What you have come across is the yet to be fully explored world of cryptographic signatures - and this is only the beginning my friend.
A cryptographic signature in a very simplistic way, allows you to electronically sign something, usually a string of text. That signature can then be used to prove that the text that you signed has not been tampered with. If you were to even add a comma or a space to the text, the outcome of your signature would be different, and therefore you could prove that the text and your signature were not the same.
Unless you did not know, almost anything digital is at one level a string of text (sometimes human readable, sometimes not) so anything digital can be cryptographically signed in one way or another.
This has absolutely nothing to do with the block-chain or bitcoin per se, but is a side-benefit of bitcoin employing crytographic signatures to allow you to send bitcoins. You do not have to spend bitcoins to sign something.

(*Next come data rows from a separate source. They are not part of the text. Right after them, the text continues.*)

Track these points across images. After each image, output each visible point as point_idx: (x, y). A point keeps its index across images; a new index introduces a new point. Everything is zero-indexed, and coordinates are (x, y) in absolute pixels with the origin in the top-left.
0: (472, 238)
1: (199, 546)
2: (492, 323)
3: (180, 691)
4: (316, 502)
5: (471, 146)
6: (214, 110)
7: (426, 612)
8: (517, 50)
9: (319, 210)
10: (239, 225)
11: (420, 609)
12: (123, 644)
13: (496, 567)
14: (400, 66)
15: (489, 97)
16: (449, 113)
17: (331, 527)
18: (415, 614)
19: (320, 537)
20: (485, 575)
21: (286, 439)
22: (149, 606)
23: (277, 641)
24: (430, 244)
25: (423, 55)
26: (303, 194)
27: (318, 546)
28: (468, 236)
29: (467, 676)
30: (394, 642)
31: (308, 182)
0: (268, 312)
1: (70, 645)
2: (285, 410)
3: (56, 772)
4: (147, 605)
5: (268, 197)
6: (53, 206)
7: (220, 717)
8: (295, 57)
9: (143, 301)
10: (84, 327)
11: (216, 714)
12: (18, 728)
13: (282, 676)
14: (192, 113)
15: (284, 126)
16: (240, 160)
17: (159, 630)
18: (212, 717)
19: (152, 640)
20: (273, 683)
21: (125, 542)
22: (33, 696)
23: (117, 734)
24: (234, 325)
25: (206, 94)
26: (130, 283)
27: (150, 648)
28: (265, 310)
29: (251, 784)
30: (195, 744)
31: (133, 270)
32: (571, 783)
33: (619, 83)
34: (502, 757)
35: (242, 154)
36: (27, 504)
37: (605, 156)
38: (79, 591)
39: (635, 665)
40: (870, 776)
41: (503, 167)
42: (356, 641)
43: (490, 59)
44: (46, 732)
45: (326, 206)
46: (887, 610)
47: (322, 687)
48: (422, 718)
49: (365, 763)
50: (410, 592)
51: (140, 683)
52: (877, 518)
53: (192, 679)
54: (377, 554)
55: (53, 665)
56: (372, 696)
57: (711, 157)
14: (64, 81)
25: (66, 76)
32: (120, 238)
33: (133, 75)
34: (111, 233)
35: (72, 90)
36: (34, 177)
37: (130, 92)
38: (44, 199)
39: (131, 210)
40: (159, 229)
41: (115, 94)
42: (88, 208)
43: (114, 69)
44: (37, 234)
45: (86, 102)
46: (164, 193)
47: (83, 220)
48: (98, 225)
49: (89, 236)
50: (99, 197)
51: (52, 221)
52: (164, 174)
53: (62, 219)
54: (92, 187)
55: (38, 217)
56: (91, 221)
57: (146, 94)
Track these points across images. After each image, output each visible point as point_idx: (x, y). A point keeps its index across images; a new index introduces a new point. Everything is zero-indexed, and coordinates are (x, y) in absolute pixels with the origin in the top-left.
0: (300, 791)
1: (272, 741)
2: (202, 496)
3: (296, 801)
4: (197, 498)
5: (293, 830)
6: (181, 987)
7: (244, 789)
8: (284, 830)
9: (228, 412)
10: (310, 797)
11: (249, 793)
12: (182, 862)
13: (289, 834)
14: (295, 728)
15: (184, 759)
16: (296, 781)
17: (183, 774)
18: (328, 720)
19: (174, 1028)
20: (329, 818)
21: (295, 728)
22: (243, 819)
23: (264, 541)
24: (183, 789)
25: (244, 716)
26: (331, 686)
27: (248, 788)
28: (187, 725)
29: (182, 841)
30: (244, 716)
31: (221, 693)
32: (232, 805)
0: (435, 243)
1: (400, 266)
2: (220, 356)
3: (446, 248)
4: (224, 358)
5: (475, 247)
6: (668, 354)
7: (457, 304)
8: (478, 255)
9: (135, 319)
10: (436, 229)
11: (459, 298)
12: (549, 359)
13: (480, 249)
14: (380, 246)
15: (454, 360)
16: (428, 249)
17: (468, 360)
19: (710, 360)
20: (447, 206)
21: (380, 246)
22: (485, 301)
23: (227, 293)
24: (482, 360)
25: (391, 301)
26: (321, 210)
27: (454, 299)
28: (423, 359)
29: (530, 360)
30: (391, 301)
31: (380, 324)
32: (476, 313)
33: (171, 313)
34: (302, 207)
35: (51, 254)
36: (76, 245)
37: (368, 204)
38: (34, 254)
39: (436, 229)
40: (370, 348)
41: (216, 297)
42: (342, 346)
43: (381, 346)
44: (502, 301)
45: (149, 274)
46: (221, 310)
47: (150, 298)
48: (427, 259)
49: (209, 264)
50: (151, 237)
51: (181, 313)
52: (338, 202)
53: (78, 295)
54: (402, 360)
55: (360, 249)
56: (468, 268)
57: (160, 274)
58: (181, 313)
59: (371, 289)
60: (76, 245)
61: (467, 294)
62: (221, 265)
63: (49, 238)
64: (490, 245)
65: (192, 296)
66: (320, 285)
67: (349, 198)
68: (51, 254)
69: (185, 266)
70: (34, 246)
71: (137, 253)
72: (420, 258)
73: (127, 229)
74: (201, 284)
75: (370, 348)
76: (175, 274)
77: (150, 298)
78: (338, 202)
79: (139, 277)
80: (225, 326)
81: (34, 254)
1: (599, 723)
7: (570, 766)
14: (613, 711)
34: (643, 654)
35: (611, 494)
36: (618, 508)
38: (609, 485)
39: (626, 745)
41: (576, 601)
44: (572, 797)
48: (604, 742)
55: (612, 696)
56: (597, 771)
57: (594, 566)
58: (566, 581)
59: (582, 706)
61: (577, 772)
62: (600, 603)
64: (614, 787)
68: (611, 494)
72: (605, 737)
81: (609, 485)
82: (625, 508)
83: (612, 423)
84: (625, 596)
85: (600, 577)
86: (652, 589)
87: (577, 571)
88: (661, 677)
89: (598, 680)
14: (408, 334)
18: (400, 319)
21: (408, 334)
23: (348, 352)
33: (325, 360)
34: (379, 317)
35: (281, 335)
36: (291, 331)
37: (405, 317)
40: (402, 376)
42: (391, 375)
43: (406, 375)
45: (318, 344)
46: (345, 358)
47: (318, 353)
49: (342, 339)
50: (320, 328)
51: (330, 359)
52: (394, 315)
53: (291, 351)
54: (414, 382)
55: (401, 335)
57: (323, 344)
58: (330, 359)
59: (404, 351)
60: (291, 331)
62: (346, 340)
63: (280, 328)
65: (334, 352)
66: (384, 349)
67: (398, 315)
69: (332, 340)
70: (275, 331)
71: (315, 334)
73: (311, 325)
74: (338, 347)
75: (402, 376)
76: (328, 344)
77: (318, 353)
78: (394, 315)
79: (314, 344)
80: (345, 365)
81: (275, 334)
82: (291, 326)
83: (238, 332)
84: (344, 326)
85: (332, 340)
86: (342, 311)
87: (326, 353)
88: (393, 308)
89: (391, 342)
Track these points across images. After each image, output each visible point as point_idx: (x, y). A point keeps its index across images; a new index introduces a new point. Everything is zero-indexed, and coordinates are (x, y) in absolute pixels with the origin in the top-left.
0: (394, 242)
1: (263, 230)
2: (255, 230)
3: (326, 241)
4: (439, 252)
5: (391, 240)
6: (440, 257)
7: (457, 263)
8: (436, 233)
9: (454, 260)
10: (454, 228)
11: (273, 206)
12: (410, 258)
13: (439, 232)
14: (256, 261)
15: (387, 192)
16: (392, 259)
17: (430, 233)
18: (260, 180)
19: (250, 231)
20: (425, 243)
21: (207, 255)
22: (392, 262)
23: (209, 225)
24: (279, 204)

In short, the mechanism is being used to allow you to crytpographically sign ANYTHING. It is almost too broad a subject to answer fully here, but for example, imagine that you are buying a house, and that you copy paste the contract into the message box and sign it, and then the seller does the same with the result of your signature.
What you would get is a cryptographically signed contract that absolutely could not be tampered with, that proves that both of you agreed to the terms in the contract, and an independent third-party could prove this to be the case.
This opens up a whole new world potentially without lawyers (think of how wondeful that might be) because you would only agree to (and sign) things that you agreed 100% with and understood. You could not be forced to sign anything that you did not agree with.
In the future where cryptographic signatures are used for everything people and companies will be forced to behave fairly in order to get anywhere at all.